Cécilia ne prêta aucune attention à l'étranger alors que le doux sifflement du mécanisme emportait Grayson. Elle pouvait sentir les yeux de l'Alpha sur elle, mais elle refusa de les rencontrer. Au lieu de cela, elle fixa l'endroit où Grayson se tenait, se demandant comment deux personnes si différentes pouvaient sembler aussi proches.
"Grayson ne veut pas te coucher," dit l'Alpha, son nez se plissant comme s'il avait senti quelque chose de mauvais. "Ne l'attends pas."
Cécilia tressaillit devant le dégoût dans sa voix, mais elle ne lui accorda pas plus qu'un coup d'œil. Il avait un âge similaire à celui de Grayson, mais était habillé de manière décontractée par rapport aux autres. Ses cheveux roux étaient peignés en arrière de manière malicieuse, ses mains dans les poches de son jean. Elle venait à peine de rencontrer cet Alpha et il avait déjà décidé qu'elle était une traînée.
Très bien. S'il voulait la traiter comme une traînée, elle agirait comme telle.
Cécilia força ses épaules à se détendre et dit, "Ah bon? C'est dommage. J'aurais aimé passer la nuit avec Monsieur Grayson."
Il y eut une lueur de fureur dans ses yeux alors qu'il semblait comprendre son sarcasme. "Pour qui te prends-tu?" dit-il, se rapprochant d'elle. Cécilia se sentait intimidée par sa présence, mais elle osa ne pas le montrer.
"Je ne suis que la femme de ménage," répondit-elle, tenant bon. "Puis-je faire quelque chose pour vous?"
Il ricana, levant le menton vers elle. "Stupide Oméga. Tu n'es pas la bienvenue ici."
Cécilia sentit ses joues rosir et pria pour que sa colère ne se voie pas. Cet Alpha ne l'atteindrait pas—pas après tout ce qu'elle avait traversé. Il n'était pas différent des autres. Elle pouvait supporter cela.
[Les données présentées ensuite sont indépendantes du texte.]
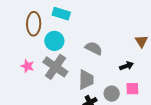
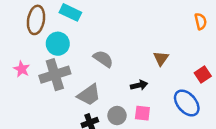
gray cross: (55, 67) -> (55, 75), turned 30
gray trapezoid: (86, 80) -> (89, 95), turned 45

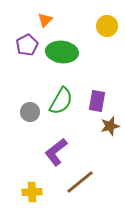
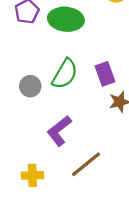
purple rectangle: (97, 101) -> (105, 74), turned -30

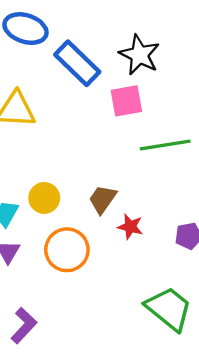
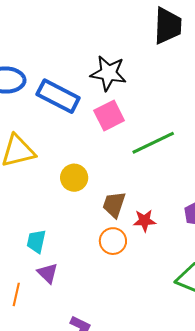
yellow circle: (44, 198) -> (74, 178), moved
orange circle: (67, 250) -> (113, 241), moved, size x0.7

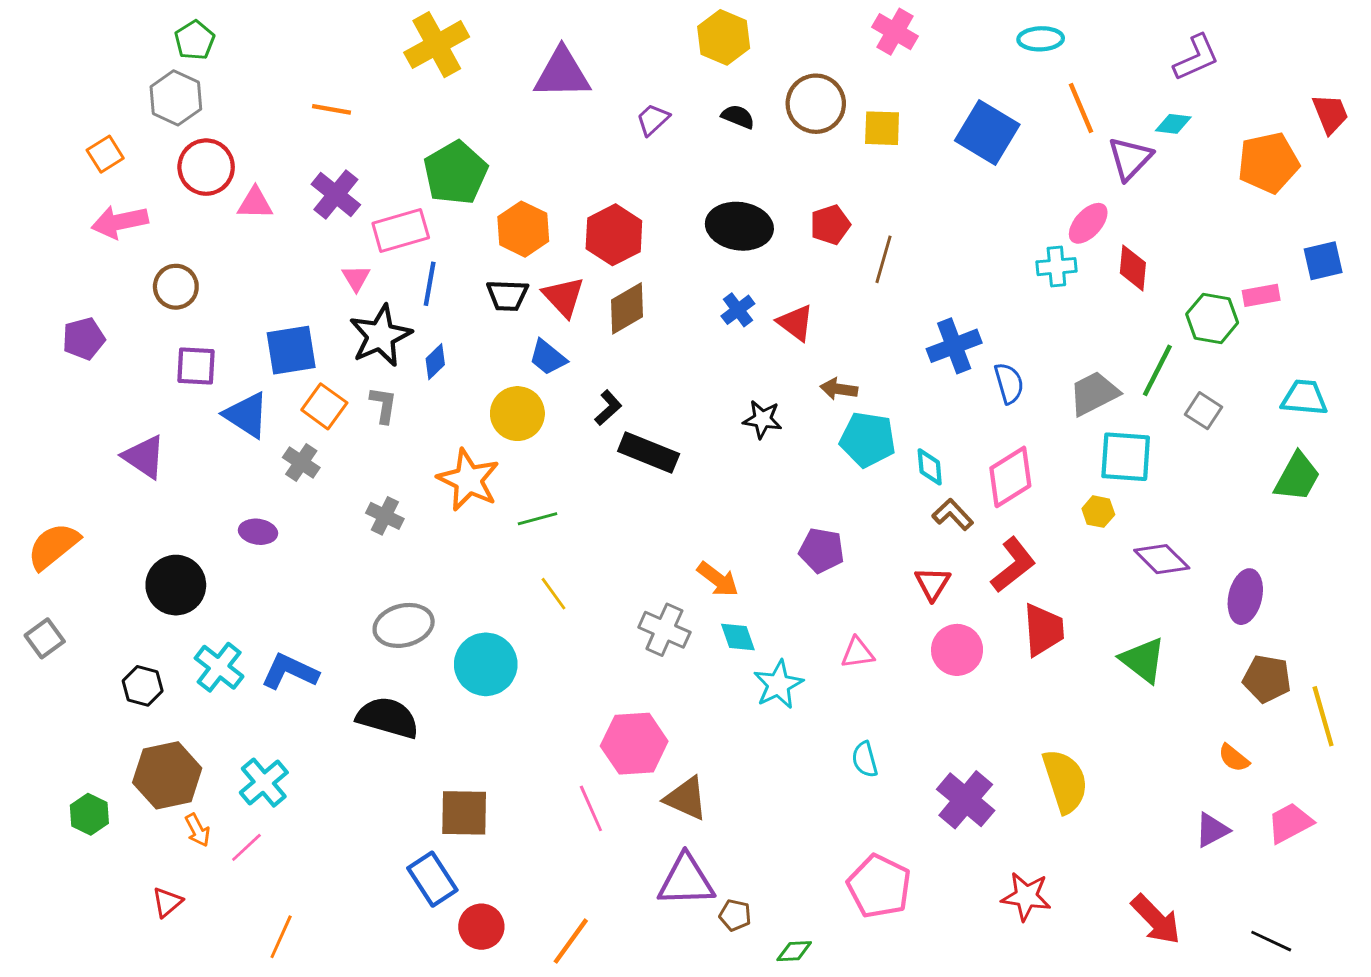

"Peut-être devrais-je être excusée alors?" dit-elle. "Maintenant que Monsieur Grayson est en sécurité à l'intérieur, je suis sûre que vous n'avez plus besoin de moi."
La rage qui brûlait en cet Alpha sembla doubler. Sa mâchoire se crispa à la vue d'elle et il ouvrit la bouche pour parler, mais avant qu'il ne puisse—
Les portes de l'ascenseur s'ouvrirent de nouveau et un parfum familier mit un pic de froid dans le cœur de Cécilia. Tabac et musc.
L'Alpha qui émergea de l'ombre ressemblait étrangement à celui avec qui elle avait couché la nuit précédente.
"Où est-elle? Où est l'Oméga?" rugit-il, ses yeux ambrés balayant la pièce. Sa mâchoire acérée se serra en repérant Cécilia, se dirigeant vers elle avec une air de faim.
"Enfin," dit-il à voix basse. "Je t'ai trouvée."